Antoine Doinel, personagem tão carismático e rico em nuances e possibilidades, acabou voltando em outros quatro filmes, todos brilhantemente desenvolvidos, uma saga extremamente humana e deliciosa de se presenciar. São: O amor aos vinte anos — filme com três episódios, cada um dirigido por um cineasta de uma nacionalidade; o de Truffaut é Antoine e Colette —, Beijos proibidos, Domicílio conjugal e O amor em fuga, apresentados em 1962, 1968, 1970 e 1979. Antoine Doinel passa por uma infinidade de acontecimentos e mudanças, acompanhado pela câmera, as obsessões e pensamentos de Truffaut.

Os últimos filmes do grande François incluem o premiado A noite americana (1973) — em que expõe todo o seu inquestionável amor pelo cinema e pela profissão de diretor —, A história de Adèle H., triste constatação da indiferença amorosa, Na idade da inocência (1976), O homem que amava as mulheres (1977), sobre sua admiração pelo sexo oposto, O quarto verde (1978), um dos poucos filmes em que atua, O último metrô (1980), A mulher ao lado (1981) e De repente, num domingo (1983).
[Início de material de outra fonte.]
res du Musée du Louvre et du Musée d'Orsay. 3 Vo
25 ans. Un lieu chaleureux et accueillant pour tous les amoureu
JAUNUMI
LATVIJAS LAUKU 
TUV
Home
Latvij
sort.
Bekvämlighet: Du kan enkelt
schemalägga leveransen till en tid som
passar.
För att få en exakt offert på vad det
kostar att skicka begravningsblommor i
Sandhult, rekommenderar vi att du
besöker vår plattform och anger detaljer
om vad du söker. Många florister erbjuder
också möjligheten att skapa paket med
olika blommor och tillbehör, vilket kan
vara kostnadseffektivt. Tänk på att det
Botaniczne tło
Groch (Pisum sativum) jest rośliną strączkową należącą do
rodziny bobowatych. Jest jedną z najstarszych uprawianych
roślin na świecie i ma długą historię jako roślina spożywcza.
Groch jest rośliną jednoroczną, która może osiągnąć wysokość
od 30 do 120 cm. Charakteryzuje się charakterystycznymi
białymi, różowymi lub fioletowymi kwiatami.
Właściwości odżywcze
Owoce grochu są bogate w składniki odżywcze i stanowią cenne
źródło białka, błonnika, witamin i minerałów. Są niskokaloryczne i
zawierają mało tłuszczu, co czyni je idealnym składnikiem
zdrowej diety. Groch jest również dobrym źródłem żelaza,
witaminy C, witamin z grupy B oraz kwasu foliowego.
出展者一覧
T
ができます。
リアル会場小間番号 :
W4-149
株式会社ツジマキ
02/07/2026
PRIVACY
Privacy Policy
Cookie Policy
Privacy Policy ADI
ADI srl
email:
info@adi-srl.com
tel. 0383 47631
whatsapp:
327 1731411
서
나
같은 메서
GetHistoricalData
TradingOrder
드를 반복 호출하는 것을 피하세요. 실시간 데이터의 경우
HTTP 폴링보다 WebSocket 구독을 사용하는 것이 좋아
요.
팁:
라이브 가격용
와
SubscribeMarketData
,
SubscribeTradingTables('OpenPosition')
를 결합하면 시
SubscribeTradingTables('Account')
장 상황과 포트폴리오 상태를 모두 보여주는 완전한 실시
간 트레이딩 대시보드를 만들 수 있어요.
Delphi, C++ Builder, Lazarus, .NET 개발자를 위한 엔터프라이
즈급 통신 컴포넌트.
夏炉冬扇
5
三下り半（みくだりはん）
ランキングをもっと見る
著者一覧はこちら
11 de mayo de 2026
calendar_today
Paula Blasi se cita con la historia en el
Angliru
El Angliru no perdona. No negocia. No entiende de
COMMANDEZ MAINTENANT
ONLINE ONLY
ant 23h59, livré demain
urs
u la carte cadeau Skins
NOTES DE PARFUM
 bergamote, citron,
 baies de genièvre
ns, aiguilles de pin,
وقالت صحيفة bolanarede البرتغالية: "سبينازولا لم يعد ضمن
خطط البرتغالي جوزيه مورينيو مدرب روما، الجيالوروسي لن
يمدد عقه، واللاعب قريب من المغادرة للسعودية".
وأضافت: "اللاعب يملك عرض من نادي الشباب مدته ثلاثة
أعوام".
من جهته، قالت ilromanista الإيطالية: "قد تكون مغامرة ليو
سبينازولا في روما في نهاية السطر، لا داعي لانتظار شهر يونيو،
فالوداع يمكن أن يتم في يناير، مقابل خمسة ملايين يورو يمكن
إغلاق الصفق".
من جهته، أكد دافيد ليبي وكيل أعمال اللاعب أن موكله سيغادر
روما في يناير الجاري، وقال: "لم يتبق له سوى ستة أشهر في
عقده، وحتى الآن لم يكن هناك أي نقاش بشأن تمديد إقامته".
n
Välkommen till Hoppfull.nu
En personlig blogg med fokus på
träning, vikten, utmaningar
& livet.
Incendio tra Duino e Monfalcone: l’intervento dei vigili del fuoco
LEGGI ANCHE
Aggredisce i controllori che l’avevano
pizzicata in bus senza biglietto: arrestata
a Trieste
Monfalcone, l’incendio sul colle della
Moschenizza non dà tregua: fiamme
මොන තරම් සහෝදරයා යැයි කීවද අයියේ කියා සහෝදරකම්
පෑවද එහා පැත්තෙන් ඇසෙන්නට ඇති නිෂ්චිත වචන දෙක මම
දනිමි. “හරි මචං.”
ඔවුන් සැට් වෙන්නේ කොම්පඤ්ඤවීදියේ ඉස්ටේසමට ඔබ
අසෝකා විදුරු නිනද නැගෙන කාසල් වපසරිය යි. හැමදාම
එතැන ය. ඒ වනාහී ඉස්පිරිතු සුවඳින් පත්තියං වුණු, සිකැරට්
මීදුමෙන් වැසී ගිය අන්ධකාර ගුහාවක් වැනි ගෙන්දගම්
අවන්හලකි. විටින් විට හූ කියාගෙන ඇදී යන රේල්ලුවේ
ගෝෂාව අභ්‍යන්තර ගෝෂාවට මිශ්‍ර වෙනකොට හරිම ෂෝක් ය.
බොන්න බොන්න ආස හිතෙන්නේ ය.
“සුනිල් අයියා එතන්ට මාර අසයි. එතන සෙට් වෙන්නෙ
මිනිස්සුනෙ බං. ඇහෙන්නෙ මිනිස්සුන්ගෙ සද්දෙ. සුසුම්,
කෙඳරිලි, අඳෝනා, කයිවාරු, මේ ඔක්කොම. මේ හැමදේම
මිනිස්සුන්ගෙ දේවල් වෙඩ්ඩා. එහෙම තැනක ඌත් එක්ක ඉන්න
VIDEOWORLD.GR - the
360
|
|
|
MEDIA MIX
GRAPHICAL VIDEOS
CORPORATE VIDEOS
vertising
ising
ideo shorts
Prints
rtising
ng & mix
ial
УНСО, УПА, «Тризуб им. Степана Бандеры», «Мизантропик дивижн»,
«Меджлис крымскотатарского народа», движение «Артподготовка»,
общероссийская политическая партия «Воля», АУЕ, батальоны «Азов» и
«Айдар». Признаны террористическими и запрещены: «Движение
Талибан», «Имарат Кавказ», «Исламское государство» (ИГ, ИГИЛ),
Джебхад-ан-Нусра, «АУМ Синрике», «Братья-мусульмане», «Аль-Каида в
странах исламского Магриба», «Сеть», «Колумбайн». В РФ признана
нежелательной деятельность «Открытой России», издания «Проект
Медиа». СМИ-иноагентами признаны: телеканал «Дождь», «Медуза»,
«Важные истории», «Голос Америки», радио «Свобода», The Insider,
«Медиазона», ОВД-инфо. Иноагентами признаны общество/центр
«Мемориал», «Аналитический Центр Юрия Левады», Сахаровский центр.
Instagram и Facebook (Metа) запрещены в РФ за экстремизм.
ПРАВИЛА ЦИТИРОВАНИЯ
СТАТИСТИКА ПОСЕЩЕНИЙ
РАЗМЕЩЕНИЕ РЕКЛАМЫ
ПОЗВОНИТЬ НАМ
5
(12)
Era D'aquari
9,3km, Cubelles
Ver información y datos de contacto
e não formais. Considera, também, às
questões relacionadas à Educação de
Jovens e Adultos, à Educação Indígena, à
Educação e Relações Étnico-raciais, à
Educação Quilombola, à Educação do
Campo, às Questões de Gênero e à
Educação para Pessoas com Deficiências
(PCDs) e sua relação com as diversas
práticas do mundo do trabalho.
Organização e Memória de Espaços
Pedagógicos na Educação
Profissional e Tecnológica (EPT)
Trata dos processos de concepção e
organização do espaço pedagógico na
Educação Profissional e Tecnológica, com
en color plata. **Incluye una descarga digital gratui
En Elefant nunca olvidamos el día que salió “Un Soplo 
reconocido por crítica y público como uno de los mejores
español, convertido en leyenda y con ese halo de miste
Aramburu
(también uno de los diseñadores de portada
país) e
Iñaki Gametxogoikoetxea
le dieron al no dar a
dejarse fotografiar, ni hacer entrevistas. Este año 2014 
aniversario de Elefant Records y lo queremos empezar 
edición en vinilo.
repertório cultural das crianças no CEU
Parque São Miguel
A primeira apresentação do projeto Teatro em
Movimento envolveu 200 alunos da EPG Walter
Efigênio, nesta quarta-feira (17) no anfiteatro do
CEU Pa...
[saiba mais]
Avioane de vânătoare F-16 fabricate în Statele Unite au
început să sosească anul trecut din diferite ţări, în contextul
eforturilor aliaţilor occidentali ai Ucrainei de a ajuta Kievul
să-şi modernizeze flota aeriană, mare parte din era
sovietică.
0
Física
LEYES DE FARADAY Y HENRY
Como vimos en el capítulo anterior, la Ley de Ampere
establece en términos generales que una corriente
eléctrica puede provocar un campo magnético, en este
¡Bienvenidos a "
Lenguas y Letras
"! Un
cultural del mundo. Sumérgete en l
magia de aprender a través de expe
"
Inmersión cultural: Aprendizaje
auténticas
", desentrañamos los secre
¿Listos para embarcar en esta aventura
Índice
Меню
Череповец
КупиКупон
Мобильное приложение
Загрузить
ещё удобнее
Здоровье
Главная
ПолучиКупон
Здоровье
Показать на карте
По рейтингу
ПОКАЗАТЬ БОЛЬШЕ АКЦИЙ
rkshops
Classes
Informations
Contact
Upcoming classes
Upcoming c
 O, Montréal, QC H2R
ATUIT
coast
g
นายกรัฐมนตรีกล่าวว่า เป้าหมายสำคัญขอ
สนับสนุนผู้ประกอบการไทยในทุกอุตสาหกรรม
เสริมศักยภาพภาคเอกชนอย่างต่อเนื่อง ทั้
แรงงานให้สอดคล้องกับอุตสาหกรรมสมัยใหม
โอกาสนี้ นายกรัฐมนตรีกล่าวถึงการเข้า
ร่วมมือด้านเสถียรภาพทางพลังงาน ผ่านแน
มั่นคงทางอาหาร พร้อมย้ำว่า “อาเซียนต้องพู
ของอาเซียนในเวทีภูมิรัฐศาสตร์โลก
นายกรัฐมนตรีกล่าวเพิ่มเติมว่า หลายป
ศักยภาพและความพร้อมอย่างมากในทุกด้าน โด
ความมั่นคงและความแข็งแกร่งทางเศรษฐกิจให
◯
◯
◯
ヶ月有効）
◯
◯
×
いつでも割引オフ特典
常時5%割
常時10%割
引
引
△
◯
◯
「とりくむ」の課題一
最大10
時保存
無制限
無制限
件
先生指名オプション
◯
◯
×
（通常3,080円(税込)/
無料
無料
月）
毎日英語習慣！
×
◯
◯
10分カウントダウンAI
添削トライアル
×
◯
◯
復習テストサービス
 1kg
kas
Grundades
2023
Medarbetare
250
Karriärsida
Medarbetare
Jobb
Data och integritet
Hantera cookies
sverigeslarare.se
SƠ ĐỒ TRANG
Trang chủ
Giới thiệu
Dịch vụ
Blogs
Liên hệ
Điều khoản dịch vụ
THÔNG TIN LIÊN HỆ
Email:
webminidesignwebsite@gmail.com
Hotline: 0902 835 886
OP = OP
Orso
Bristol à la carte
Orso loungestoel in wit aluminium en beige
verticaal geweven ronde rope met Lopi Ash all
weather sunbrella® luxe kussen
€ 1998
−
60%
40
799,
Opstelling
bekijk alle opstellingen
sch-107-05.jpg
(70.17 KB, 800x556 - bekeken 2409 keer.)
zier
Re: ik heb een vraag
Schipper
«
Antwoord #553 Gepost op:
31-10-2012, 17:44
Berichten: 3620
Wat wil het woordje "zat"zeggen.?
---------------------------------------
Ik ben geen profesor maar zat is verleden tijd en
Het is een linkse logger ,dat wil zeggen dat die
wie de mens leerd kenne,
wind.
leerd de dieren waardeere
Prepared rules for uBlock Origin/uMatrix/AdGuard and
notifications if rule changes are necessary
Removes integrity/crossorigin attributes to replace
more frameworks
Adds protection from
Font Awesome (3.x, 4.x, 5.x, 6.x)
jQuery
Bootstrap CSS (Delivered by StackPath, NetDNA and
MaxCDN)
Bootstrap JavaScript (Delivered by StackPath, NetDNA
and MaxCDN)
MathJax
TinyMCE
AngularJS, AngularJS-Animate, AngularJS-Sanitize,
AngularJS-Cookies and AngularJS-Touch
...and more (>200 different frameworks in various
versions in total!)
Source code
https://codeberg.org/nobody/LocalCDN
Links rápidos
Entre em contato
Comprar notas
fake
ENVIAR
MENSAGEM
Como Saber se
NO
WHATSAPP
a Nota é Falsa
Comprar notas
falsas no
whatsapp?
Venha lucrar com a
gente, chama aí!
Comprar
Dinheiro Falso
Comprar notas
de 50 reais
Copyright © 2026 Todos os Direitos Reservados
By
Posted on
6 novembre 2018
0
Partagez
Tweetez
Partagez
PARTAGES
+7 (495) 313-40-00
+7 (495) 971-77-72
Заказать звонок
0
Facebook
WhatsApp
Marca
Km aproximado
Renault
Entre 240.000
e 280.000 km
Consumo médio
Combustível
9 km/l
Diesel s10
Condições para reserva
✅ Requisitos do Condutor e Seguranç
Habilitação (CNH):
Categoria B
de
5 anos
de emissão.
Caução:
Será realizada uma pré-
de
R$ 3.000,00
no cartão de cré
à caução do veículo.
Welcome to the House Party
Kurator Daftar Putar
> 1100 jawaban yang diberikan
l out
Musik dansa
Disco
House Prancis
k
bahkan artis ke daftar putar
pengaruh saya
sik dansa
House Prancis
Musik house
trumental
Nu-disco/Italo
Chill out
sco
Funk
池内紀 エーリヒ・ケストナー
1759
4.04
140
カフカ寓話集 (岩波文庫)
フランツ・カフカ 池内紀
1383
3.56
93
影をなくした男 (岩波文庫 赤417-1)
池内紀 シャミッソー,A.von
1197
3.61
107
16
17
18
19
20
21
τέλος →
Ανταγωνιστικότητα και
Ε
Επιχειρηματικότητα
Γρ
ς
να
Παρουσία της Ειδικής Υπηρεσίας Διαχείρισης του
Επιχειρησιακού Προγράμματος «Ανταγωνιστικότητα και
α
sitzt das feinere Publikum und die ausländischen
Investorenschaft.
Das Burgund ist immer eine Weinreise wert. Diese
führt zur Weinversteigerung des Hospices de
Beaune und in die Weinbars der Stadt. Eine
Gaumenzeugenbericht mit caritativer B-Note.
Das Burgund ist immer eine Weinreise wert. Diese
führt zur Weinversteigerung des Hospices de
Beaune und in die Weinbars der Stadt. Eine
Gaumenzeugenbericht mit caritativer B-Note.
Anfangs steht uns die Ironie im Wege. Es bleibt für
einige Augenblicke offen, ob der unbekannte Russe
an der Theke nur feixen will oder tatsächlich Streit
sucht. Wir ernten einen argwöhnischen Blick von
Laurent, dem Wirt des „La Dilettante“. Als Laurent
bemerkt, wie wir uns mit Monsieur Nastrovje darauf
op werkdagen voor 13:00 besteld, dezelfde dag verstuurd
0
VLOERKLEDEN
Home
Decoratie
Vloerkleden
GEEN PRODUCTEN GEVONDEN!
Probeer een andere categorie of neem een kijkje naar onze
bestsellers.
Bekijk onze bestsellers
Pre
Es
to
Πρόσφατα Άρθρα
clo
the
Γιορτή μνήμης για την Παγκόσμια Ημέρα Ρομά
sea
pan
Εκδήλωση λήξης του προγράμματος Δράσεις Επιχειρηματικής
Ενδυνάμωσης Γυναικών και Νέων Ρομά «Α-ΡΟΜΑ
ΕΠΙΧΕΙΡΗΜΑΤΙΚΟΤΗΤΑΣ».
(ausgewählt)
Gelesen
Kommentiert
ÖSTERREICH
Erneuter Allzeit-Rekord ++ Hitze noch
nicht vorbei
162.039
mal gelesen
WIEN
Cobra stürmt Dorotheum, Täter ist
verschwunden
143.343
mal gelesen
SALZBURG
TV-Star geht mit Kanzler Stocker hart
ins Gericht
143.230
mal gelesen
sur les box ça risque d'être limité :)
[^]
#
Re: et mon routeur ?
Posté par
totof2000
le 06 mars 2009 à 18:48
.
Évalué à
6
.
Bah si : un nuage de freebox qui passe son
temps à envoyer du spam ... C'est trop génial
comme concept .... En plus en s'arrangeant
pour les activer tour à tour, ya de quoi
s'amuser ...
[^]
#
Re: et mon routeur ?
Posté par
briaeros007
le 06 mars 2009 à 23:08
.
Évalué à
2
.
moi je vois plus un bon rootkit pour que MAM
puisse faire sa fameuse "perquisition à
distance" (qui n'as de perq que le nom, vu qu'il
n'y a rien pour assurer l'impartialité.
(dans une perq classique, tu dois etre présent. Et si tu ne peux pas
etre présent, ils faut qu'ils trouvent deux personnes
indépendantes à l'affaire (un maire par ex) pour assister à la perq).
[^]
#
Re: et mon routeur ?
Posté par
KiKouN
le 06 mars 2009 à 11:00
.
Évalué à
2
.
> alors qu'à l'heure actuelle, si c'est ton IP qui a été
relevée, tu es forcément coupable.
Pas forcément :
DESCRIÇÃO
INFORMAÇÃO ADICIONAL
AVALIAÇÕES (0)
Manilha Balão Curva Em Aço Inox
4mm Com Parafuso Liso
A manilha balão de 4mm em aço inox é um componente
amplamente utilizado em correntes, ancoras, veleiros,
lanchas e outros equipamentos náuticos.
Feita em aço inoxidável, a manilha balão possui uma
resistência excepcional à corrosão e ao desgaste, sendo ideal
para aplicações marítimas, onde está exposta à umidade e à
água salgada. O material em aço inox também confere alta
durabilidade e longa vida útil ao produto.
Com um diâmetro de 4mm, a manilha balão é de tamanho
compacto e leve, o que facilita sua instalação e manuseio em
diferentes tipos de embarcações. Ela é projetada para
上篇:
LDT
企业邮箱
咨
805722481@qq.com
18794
Seu carinho por atores e personagens ficou evidenciado na sua coesa jornada, interrompida prematuramente por um câncer.

Admirador de mestres como Hitchcock — com o qual fez uma fantástica (e talvez sua mais famosa) entrevista —, Renoir, Welles, Hawks, Fellini e Chaplin, François Truffaut teve um histórico invejável de realizações sinceras, românticas, doces, emotivas e muito, muito pessoais. Nunca fez nada que não sentisse, não aceitava palpites que não apenas amigáveis conselhos, pautou seu trabalho no bom-gosto e honestidade consigo e com seu público. Por isso não é de se estranhar a sua imensa popularidade, seus êxitos de bilheteria, sua influência decisiva para a vida de tanta gente, não apenas da área do cinema.